If im right i think Slippery42 had a similar problem with a council but he held a licence from his previous adress in another LA and the new council gave it to him
But if you do move dont go to Cannock as they dont issue Dwal from what i herd the other day but localy to us Walsall will as will Dudley and lichfield councils
good luck mate


----------



## wba6745 (Jan 11, 2007)

hello bud i used to work for graham at birmingham city council who issues the licences and mate youve got no chance,he is completly 100% against large snakes and as for dwa he would make it impossible,he is strict to say the least hence why there are no dwa holders in birmingham and lot's of people without a licence


----------



## Malc (Oct 27, 2009)

I may be out of my depth here, especially as I'm only a keeper of non hot snakes, but if the decision is down to one person and he is prejudiced against people keeping DWA's in his juristriction, then surely there could be a case for the human rights of the applicants, especially if the applicant would otherwise meet all the requirements set out under the DWAL, or if a similar application was granted to someone in the next county ?


----------



## paulrimmer69 (Oct 26, 2008)

Malc said:


> I may be out of my depth here, especially as I'm only a keeper of non hot snakes, but if the decision is down to one person and he is prejudiced against people keeping DWA's in his juristriction, then surely there could be a case for the human rights of the applicants, especially if the applicant would otherwise meet all the requirements set out under the DWAL, or if a similar application was granted to someone in the next county ?


 
i agree with that as far as im aware a council cannot point blank refuse to issue a license without good reason, they can make things difficult as they can for you though, i suppose it all depends to what lengths your prepared to go to get it, i was lucky with mine as they were v helpful and had no problems with it, not even been charged for the vets fee yet (fingers crossed lol)


----------



## Genseric (Oct 7, 2007)

It is a part of the DWAL problem...because it is mostly local authorities (In NI it is our NI devolved Government), and the minimum and maximum requirements are put into place as and where the LA sees fit(within the Statues layed out by law), there really is no chance in courts.. in fact, what could happen is that a set minimum, higher than most but lower than say, Brum, could be enforced... 

The only solution I can see to this particular problem is a bit of responsible self regulation and help between all the DWA keepers in the UK..have one voice as opposed to many, and be organised enough to help and advise when it comes to getting one and making sure it is as safe as possible. 

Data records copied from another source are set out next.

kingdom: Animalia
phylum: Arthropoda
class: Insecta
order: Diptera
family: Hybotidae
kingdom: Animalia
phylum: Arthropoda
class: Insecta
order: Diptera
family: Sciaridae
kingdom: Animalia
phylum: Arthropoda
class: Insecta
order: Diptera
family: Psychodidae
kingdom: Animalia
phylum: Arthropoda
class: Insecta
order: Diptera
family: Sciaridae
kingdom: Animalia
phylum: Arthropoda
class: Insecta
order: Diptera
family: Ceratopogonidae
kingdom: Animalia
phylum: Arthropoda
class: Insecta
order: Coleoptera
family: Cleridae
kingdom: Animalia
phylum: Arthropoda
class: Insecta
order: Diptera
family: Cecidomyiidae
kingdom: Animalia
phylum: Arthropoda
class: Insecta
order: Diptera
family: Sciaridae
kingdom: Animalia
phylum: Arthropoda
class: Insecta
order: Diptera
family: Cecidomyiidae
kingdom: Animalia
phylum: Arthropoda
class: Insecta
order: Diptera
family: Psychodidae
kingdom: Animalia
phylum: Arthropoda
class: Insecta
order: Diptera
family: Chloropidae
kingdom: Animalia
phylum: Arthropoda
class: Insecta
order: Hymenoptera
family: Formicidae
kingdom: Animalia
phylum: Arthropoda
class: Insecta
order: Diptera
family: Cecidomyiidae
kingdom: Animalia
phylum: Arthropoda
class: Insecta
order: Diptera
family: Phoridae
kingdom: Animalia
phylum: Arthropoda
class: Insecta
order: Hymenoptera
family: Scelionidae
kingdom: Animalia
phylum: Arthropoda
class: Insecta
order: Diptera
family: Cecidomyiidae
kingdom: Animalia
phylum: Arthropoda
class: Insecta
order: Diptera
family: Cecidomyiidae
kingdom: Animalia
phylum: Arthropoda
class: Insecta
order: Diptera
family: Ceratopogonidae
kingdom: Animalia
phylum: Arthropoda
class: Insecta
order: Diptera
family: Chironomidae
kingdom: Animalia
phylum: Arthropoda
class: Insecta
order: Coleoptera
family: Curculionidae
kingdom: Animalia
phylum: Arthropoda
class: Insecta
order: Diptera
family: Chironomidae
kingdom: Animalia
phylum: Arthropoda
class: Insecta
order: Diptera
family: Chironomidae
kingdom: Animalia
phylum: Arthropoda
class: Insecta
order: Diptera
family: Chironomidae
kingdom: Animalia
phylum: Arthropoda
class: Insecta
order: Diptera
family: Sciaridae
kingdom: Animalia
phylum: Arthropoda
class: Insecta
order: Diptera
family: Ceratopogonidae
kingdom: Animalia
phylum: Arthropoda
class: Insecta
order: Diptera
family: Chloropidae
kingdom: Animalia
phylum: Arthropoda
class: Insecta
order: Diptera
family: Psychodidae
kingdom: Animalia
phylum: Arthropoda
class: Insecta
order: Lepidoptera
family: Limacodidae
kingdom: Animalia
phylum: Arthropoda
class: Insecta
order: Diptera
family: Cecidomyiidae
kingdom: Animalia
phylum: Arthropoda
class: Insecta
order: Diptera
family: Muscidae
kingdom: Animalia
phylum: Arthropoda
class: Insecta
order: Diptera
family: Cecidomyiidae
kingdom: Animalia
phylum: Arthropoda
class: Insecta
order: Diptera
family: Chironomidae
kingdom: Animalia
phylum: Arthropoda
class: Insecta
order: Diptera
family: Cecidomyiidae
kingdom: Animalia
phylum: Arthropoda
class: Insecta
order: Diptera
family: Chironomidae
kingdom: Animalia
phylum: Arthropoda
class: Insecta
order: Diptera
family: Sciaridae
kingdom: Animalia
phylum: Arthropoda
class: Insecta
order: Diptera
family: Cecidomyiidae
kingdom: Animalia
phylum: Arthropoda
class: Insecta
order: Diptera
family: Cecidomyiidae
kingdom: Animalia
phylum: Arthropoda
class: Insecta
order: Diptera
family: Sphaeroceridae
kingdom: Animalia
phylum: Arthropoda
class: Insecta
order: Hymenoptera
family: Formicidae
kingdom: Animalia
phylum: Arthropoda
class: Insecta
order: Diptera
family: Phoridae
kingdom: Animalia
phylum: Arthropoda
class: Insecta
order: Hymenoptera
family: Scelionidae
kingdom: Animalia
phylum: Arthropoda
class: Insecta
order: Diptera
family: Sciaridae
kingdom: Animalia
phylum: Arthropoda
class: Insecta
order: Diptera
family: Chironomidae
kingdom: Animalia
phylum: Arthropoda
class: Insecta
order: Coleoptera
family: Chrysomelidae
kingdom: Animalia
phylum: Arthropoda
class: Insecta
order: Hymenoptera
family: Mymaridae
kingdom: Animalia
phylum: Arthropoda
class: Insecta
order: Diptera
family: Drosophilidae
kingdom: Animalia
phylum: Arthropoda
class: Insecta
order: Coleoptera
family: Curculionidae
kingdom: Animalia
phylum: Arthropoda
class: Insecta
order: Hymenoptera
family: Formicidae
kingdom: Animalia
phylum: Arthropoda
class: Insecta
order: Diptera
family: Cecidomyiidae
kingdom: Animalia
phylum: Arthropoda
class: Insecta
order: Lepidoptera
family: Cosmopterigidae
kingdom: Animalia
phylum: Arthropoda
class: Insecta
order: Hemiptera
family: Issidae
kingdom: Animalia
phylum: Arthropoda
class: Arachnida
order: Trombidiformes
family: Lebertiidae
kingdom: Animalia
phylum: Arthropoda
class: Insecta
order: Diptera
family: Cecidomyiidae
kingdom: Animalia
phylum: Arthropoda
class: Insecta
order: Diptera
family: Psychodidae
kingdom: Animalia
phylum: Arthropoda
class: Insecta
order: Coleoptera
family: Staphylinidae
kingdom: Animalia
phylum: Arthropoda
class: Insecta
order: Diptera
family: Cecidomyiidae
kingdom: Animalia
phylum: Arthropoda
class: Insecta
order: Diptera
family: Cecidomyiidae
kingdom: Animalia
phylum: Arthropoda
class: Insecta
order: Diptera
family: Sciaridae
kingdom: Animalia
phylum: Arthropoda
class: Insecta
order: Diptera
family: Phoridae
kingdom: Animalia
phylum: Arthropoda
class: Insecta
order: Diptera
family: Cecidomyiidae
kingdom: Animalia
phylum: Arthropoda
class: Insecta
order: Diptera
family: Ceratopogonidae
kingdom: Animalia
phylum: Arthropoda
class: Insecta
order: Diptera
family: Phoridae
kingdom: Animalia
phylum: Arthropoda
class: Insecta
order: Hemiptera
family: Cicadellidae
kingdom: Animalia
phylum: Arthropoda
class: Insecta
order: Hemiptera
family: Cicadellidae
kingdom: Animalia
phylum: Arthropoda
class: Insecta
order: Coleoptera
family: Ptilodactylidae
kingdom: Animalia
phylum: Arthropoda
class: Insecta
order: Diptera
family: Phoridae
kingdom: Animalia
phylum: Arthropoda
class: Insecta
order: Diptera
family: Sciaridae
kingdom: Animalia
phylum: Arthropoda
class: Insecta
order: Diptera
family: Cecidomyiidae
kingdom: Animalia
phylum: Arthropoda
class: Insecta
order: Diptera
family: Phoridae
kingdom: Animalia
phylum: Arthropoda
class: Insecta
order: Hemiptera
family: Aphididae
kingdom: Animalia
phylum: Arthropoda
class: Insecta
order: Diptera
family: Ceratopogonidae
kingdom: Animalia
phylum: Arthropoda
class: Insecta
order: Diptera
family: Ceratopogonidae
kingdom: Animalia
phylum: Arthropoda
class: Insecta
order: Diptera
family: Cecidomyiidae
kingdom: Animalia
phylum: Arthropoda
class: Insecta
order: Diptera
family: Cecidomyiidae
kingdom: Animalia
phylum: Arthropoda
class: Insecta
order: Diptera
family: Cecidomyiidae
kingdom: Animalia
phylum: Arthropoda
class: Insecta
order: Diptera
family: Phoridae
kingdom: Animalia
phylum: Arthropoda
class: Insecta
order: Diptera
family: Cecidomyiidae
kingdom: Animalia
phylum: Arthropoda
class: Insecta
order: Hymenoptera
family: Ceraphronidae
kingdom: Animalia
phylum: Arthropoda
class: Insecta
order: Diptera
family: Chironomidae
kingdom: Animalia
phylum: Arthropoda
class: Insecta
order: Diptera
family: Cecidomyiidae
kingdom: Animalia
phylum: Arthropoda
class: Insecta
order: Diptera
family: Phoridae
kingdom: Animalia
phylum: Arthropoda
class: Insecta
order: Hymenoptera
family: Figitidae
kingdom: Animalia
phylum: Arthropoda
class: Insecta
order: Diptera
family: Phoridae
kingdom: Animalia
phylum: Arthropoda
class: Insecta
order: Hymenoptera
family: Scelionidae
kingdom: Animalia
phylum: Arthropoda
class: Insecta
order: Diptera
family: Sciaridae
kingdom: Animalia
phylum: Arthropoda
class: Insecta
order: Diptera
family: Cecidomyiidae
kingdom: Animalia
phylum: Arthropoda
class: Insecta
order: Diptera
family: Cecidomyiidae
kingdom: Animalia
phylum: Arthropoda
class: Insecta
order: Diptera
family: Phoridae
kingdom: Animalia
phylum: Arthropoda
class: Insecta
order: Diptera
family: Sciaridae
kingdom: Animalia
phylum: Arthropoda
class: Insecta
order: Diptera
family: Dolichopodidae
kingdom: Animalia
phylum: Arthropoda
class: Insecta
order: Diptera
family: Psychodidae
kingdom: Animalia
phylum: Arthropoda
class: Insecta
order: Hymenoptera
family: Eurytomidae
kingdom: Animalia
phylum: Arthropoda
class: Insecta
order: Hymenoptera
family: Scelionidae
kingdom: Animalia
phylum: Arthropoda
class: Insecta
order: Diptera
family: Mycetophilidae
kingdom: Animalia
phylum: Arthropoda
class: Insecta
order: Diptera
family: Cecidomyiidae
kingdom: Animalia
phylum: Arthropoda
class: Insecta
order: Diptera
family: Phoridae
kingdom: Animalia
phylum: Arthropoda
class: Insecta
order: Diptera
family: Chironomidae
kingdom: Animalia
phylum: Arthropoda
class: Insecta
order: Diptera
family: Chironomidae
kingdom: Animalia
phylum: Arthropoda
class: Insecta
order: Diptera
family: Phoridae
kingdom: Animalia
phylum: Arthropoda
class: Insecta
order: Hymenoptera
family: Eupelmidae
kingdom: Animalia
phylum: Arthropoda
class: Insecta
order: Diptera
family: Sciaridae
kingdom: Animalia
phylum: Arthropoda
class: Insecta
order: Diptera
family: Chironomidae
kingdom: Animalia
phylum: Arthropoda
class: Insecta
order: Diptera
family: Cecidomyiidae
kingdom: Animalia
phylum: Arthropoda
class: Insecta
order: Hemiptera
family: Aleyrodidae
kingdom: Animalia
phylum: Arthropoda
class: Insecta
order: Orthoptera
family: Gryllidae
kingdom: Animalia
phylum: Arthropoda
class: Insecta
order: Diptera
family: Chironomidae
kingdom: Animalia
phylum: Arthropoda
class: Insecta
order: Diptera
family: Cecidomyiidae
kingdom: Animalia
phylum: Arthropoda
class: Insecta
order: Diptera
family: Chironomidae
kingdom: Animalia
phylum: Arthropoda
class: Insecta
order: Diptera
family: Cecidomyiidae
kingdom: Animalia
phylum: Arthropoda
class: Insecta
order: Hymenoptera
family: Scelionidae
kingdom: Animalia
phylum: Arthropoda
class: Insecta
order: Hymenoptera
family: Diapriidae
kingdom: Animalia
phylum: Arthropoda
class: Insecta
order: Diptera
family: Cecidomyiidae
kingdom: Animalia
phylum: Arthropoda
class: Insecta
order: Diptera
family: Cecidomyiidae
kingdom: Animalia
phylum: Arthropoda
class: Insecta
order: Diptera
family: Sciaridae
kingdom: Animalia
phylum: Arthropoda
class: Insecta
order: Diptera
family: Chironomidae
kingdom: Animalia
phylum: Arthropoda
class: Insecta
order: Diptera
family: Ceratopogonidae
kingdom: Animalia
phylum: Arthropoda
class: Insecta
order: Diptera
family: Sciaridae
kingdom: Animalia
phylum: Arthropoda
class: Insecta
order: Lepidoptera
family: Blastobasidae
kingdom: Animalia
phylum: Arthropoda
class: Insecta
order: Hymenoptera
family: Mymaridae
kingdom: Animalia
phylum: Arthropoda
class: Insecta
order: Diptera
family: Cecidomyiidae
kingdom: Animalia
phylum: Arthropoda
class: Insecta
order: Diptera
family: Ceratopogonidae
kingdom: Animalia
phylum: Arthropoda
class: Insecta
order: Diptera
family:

Of course, this won't solve the problems,but will maybe help sort out the mess that exists now.


----------



## __sam69__ (Mar 4, 2008)

alright mate im from birmingham, great barr not far from the queslet. and i used to work in the rep shop on walsal road, tbf like stated your best bet is to move to say walsal its still pretty local and much easier to obtain a liscence. graham who issues the liscences from what ive heard from working in the shop is a complete arse. i dont personally have a DWA due to age, still living with parents etc etc, but when i do get one im pretty positive i wont be doing so living in birmingham. a guy who used to come into the sop who ownd american aligators i think it was had his dwa and lived in walvo if im not mistaken, so you may have to move somewere just out of birmingham like walsal etc to get your liscence tbh..hope that helped


----------



## aaron lynch (Feb 13, 2009)

cheers mate, thats what im looking into tbh. 
its just frustrating when i know im capable, have the room experience etc and know whats expected and theres just one stubborn jobsworth standing in my way! its for a dwarf caiman or dwarf croc preferably, i know they arent to be underestimated but its not as if i want to keep a tiger in the backyard!


----------



## __sam69__ (Mar 4, 2008)

aaron lynch said:


> cheers mate, thats what im looking into tbh.
> its just frustrating when i know im capable, have the room experience etc and know whats expected and theres just one stubborn jobsworth standing in my way! its for a dwarf caiman or dwarf croc preferably, i know they arent to be underestimated but its not as if i want to keep a tiger in the backyard!


 yeah its just unfortunate that in our area, the guy who sorts DWA's out is a tw*t


----------



## R.E.C.S (May 13, 2009)

i used to live in wolverhampton, not birmingham i know.

i applied for a dwa once and after speaking to the dog warden, (the guy who issues the licence, would you belive) i decided not to bother due to the fact they instantly took a dislike to my keeping a caiman, even after i corrected him and told him it wasnt a snake, lol

i have found out since though that it is illeigal for the council to refuse a license if you have all the requirements in place, they cannot simply say you cant have one because i dont like dwa animals for instance.

be thankful you dont live up here in newcastle, upto now the council have NEVER issued a dwa license.


----------